▸ **What is being asked**:
Give back every line of the material below exactly, but no images.

▸ **The data**:
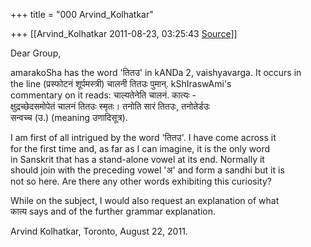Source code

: +++
title = "000 Arvind_Kolhatkar"

+++
[[Arvind_Kolhatkar	2011-08-23, 03:25:43 [Source](https://groups.google.com/g/samskrita/c/G30FZvrq2b4)]]



Dear Group,

amarakoSha has the word 'तितउ' in kANDa 2, vaishyavarga. It occurs in  
the line (प्रस्फोटनं शूर्पमस्त्री) चालनी तितउः पुमान्. kShIraswAmi's  
commentary on it reads: चाल्यतेनेति चालनं. कात्यः -  
क्षुद्रच्छेदसमोपेतं चालनं तितउः स्मृतः। तनोति सारं तितउः, तनोतेर्डउः  
सन्वच्च (उ.) (meaning उणादिसूत्र).

I am first of all intrigued by the word 'तितउ'. I have come across it  
for the first time and, as far as I can imagine, it is the only word  
in Sanskrit that has a stand-alone vowel at its end. Normally it  
should join with the preceding vowel 'अ' and form a sandhi but it is  
not so here. Are there any other words exhibiting this curiosity?

While on the subject, I would also request an explanation of what  
कात्य says and of the further grammar explanation.

Arvind Kolhatkar, Toronto, August 22, 2011.

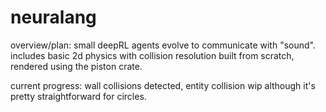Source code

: # neuralang

overview/plan: small deepRL agents evolve to communicate with "sound". includes basic 2d physics with collision resolution built from scratch, rendered using the piston crate.

current progress: wall collisions detected, entity collision wip although it's pretty straightforward for circles.
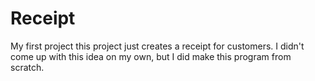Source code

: # Receipt
My first project this project just creates a receipt for customers.
I didn't come up with this idea on my own, but I did make this program from scratch.
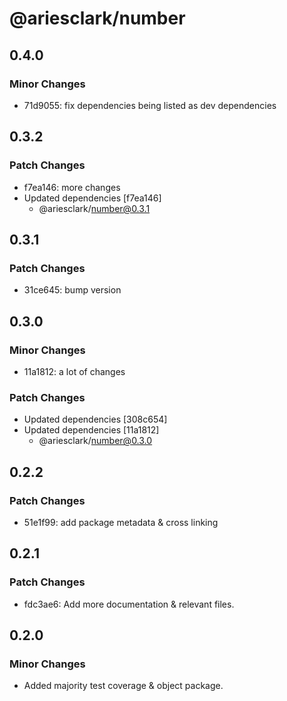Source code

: # @ariesclark/number

## 0.4.0

### Minor Changes

- 71d9055: fix dependencies being listed as dev dependencies

## 0.3.2

### Patch Changes

- f7ea146: more changes
- Updated dependencies [f7ea146]
  - @ariesclark/number@0.3.1

## 0.3.1

### Patch Changes

- 31ce645: bump version

## 0.3.0

### Minor Changes

- 11a1812: a lot of changes

### Patch Changes

- Updated dependencies [308c654]
- Updated dependencies [11a1812]
  - @ariesclark/number@0.3.0

## 0.2.2

### Patch Changes

- 51e1f99: add package metadata & cross linking

## 0.2.1

### Patch Changes

- fdc3ae6: Add more documentation & relevant files.

## 0.2.0

### Minor Changes

- Added majority test coverage & object package.
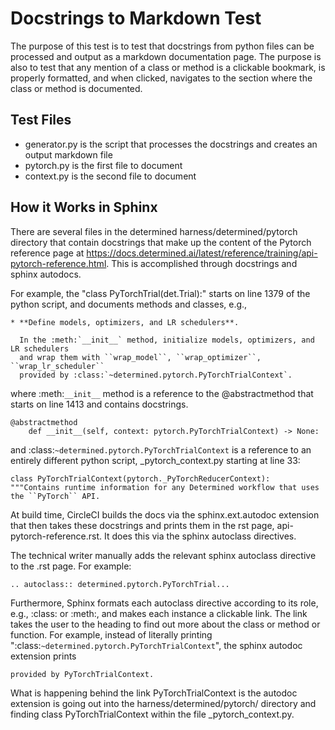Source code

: # Docstrings to Markdown Test

The purpose of this test is to test that docstrings from python files can be processed and output as a markdown documentation page. The purpose is also to test that any mention of a class or method is a clickable bookmark, is properly formatted, and when clicked, navigates to the section where the class or method is documented.

## Test Files

- generator.py is the script that processes the docstrings and creates an output markdown file
- pytorch.py is the first file to document
- context.py is the second file to document

## How it Works in Sphinx

There are several files in the determined harness/determined/pytorch directory that contain docstrings that make up the content of the Pytorch reference page at https://docs.determined.ai/latest/reference/training/api-pytorch-reference.html. This is accomplished through docstrings and sphinx autodocs.

For example, the "class PyTorchTrial(det.Trial):" starts on line 1379 of the python script, and documents methods and classes, e.g.,

    * **Define models, optimizers, and LR schedulers**.

      In the :meth:`__init__` method, initialize models, optimizers, and LR schedulers
      and wrap them with ``wrap_model``, ``wrap_optimizer``, ``wrap_lr_scheduler``
      provided by :class:`~determined.pytorch.PyTorchTrialContext`.

where :meth:`__init__` method is a reference to the @abstractmethod that starts on line 1413 and contains docstrings.

    @abstractmethod
        def __init__(self, context: pytorch.PyTorchTrialContext) -> None:

and :class:`~determined.pytorch.PyTorchTrialContext` is a reference to an entirely different python script, _pytorch_context.py starting at line 33:

    class PyTorchTrialContext(pytorch._PyTorchReducerContext):
    """Contains runtime information for any Determined workflow that uses the ``PyTorch`` API.

At build time, CircleCI builds the docs via the sphinx.ext.autodoc extension that then takes these docstrings and prints them in the rst page, api-pytorch-reference.rst. It does this via the sphinx autoclass directives.

The technical writer manually adds the relevant sphinx autoclass directive to the .rst page. For example:

    .. autoclass:: determined.pytorch.PyTorchTrial...  

Furthermore, Sphinx formats each autoclass directive according to its role, e.g., :class: or :meth:, and makes each instance a clickable link. The link takes the user to the heading to find out more about the class or method or function. For example, instead of literally printing ":class:`~determined.pytorch.PyTorchTrialContext`", the sphinx autodoc extension prints 

    provided by PyTorchTrialContext.

What is happening behind the link PyTorchTrialContext is the autodoc extension is going out into the harness/determined/pytorch/ directory and finding class PyTorchTrialContext within the file _pytorch_context.py.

▸ **Reply to the task**:
Source code

: +++
title = "000 Arvind_Kolhatkar"

+++
[[Arvind_Kolhatkar	2011-08-23, 03:25:43 [Source](https://groups.google.com/g/samskrita/c/G30FZvrq2b4)]]



Dear Group,

amarakoSha has the word 'तितउ' in kANDa 2, vaishyavarga. It occurs in  
the line (प्रस्फोटनं शूर्पमस्त्री) चालनी तितउः पुमान्. kShIraswAmi's  
commentary on it reads: चाल्यतेनेति चालनं. कात्यः -  
क्षुद्रच्छेदसमोपेतं चालनं तितउः स्मृतः। तनोति सारं तितउः, तनोतेर्डउः  
सन्वच्च (उ.) (meaning उणादिसूत्र).

I am first of all intrigued by the word 'तितउ'. I have come across it  
for the first time and, as far as I can imagine, it is the only word  
in Sanskrit that has a stand-alone vowel at its end. Normally it  
should join with the preceding vowel 'अ' and form a sandhi but it is  
not so here. Are there any other words exhibiting this curiosity?

While on the subject, I would also request an explanation of what  
कात्य says and of the further grammar explanation.

Arvind Kolhatkar, Toronto, August 22, 2011.

Source code

: # neuralang

overview/plan: small deepRL agents evolve to communicate with "sound". includes basic 2d physics with collision resolution built from scratch, rendered using the piston crate.

current progress: wall collisions detected, entity collision wip although it's pretty straightforward for circles.
Source code

: # Receipt
My first project this project just creates a receipt for customers.
I didn't come up with this idea on my own, but I did make this program from scratch.
Source code

: # @ariesclark/number

## 0.4.0

### Minor Changes

- 71d9055: fix dependencies being listed as dev dependencies

## 0.3.2

### Patch Changes

- f7ea146: more changes
- Updated dependencies [f7ea146]
  - @ariesclark/number@0.3.1

## 0.3.1

### Patch Changes

- 31ce645: bump version

## 0.3.0

### Minor Changes

- 11a1812: a lot of changes

### Patch Changes

- Updated dependencies [308c654]
- Updated dependencies [11a1812]
  - @ariesclark/number@0.3.0

## 0.2.2

### Patch Changes

- 51e1f99: add package metadata & cross linking

## 0.2.1

### Patch Changes

- fdc3ae6: Add more documentation & relevant files.

## 0.2.0

### Minor Changes

- Added majority test coverage & object package.
Source code

: # Docstrings to Markdown Test

The purpose of this test is to test that docstrings from python files can be processed and output as a markdown documentation page. The purpose is also to test that any mention of a class or method is a clickable bookmark, is properly formatted, and when clicked, navigates to the section where the class or method is documented.

## Test Files

- generator.py is the script that processes the docstrings and creates an output markdown file
- pytorch.py is the first file to document
- context.py is the second file to document

## How it Works in Sphinx

There are several files in the determined harness/determined/pytorch directory that contain docstrings that make up the content of the Pytorch reference page at https://docs.determined.ai/latest/reference/training/api-pytorch-reference.html. This is accomplished through docstrings and sphinx autodocs.

For example, the "class PyTorchTrial(det.Trial):" starts on line 1379 of the python script, and documents methods and classes, e.g.,

    * **Define models, optimizers, and LR schedulers**.

      In the :meth:`__init__` method, initialize models, optimizers, and LR schedulers
      and wrap them with ``wrap_model``, ``wrap_optimizer``, ``wrap_lr_scheduler``
      provided by :class:`~determined.pytorch.PyTorchTrialContext`.

where :meth:`__init__` method is a reference to the @abstractmethod that starts on line 1413 and contains docstrings.

    @abstractmethod
        def __init__(self, context: pytorch.PyTorchTrialContext) -> None:

and :class:`~determined.pytorch.PyTorchTrialContext` is a reference to an entirely different python script, _pytorch_context.py starting at line 33:

    class PyTorchTrialContext(pytorch._PyTorchReducerContext):
    """Contains runtime information for any Determined workflow that uses the ``PyTorch`` API.

At build time, CircleCI builds the docs via the sphinx.ext.autodoc extension that then takes these docstrings and prints them in the rst page, api-pytorch-reference.rst. It does this via the sphinx autoclass directives.

The technical writer manually adds the relevant sphinx autoclass directive to the .rst page. For example:

    .. autoclass:: determined.pytorch.PyTorchTrial...  

Furthermore, Sphinx formats each autoclass directive according to its role, e.g., :class: or :meth:, and makes each instance a clickable link. The link takes the user to the heading to find out more about the class or method or function. For example, instead of literally printing ":class:`~determined.pytorch.PyTorchTrialContext`", the sphinx autodoc extension prints 

    provided by PyTorchTrialContext.

What is happening behind the link PyTorchTrialContext is the autodoc extension is going out into the harness/determined/pytorch/ directory and finding class PyTorchTrialContext within the file _pytorch_context.py.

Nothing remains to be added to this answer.